> _GOAL OF THE EXERCISE_
Using the data below, return every line that holds the word "knee".

> _MATERIAL PROVIDED_
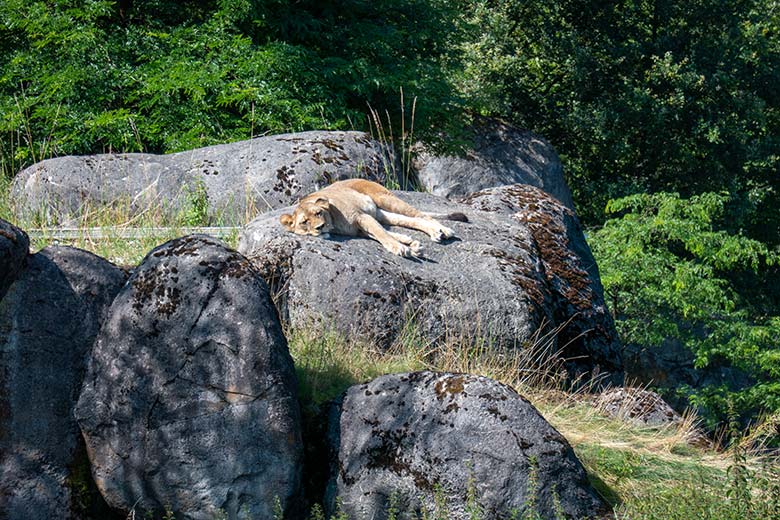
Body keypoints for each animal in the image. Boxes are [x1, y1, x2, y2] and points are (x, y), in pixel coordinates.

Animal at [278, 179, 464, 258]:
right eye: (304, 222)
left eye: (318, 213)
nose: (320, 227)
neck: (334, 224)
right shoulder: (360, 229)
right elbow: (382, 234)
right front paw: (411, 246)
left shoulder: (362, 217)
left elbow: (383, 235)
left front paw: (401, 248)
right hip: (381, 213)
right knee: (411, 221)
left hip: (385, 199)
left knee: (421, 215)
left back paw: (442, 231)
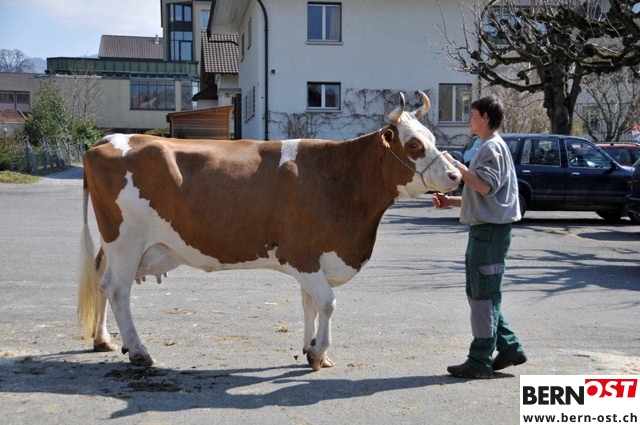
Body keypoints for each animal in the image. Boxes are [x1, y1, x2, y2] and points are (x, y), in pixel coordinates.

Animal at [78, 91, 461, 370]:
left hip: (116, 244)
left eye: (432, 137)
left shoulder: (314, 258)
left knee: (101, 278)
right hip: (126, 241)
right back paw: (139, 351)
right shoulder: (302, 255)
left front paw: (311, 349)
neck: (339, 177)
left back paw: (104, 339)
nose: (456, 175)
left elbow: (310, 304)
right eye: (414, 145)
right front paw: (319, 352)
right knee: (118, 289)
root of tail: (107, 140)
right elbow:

> _EXERCISE ANSWER_
right knee: (411, 221)
left knee: (421, 215)
left knee: (101, 278)
right knee: (118, 289)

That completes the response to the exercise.